**EXTRACT TO READ**
Take a deep breath, Chicago Bulls fans.
Carlos Boozer may not be going anywhere after the 2013-14 season, despite the many rumors to the contrary that have popped up for what seems like years now. Even though the Bulls could save themselves a lot of money by using the amnesty clause on Boozer's contract over the summer, that might not be happening.
Craig Sager reported as much during the TNT broadcast of Chicago's final pre-All-Star-break game (h/t Blogabull.com):
Although Carlos Boozer started all 46 games he has played this year, he is down to a career low 2.8 minutes in the 4th quarter. And after Luol Deng was traded to Cleveland earlier this year, Boozer began to wonder about his own future with the team. He told me tonight that he has been assured that he will not be traded by next week's deadline, nor will the team buy out the final year of his contract this summer unless they can land a superstar which is too good to pass up.
I can buy the lack of trading options, but assuming Sager meant to say "amnesty" instead of "buy out," how does that make sense? Boozer is set to earn $16.8 million during the 2014-15 season, according to ShamSports.com, and he comes nowhere close to justifying that type of contract.
Superstar or not—and Nikola Mirotic doesn't count as a superstar—the Bulls would be best off if they wiped his salary off the books. And as BullsBlogger writes, "The 'superstar' line would have one believe they'd only desire cap space if they could land Carmelo Anthony, or perhaps any of the three Heat stars also opting out of their contracts this summer."
Should the Bulls amnesty Boozer?
Basketball-Reference shows that Chicago scores three fewer points per 100 possessions when Boozer is on the court, and his defense—or lack thereof—isn't making up for the difference. The Bulls allow an additional 3.5 points over the same time frame when the power forward is playing.
Amazingly enough, this is an improvement upon last year's numbers.
So obviously, Chicago should keep an overpaid player who makes the team worse on both ends of the floor. Granted, management will be responsible for paying Boozer, whether he's amnestied or not.
But isn't it far better to fill up the cap space with players who can, you know, actually make the team better?

**RECORDS PROVIDED**
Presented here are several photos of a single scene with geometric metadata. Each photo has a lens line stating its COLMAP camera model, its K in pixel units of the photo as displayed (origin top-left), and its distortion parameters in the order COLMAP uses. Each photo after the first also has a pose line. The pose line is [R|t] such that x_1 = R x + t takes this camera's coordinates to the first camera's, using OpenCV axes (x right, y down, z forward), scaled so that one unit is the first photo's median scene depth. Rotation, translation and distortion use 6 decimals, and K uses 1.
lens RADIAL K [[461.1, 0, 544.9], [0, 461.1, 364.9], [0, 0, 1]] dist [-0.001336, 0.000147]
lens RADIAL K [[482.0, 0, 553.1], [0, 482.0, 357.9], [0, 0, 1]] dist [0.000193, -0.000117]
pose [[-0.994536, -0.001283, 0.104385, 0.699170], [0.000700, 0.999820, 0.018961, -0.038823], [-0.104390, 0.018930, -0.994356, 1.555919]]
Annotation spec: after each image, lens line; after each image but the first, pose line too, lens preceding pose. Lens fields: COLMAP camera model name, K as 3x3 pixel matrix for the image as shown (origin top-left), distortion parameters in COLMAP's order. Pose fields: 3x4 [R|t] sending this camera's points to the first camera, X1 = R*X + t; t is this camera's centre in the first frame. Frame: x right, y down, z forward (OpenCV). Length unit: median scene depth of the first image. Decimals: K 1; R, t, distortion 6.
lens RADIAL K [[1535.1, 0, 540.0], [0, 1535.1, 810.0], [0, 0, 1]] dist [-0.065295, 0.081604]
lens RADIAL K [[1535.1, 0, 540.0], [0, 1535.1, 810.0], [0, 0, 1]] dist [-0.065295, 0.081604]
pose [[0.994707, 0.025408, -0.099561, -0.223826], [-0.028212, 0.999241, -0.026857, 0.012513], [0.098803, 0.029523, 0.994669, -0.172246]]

**HOW TO COMPLETE THIS TASK**
Retype the part of the article about Carlos Boozer that starts with "Take a deep" and goes on through "not be happening.".

**PROBLEM SOLUTION**
Take a deep breath, Chicago Bulls fans.
Carlos Boozer may not be going anywhere after the 2013-14 season, despite the many rumors to the contrary that have popped up for what seems like years now. Even though the Bulls could save themselves a lot of money by using the amnesty clause on Boozer's contract over the summer, that might not be happening.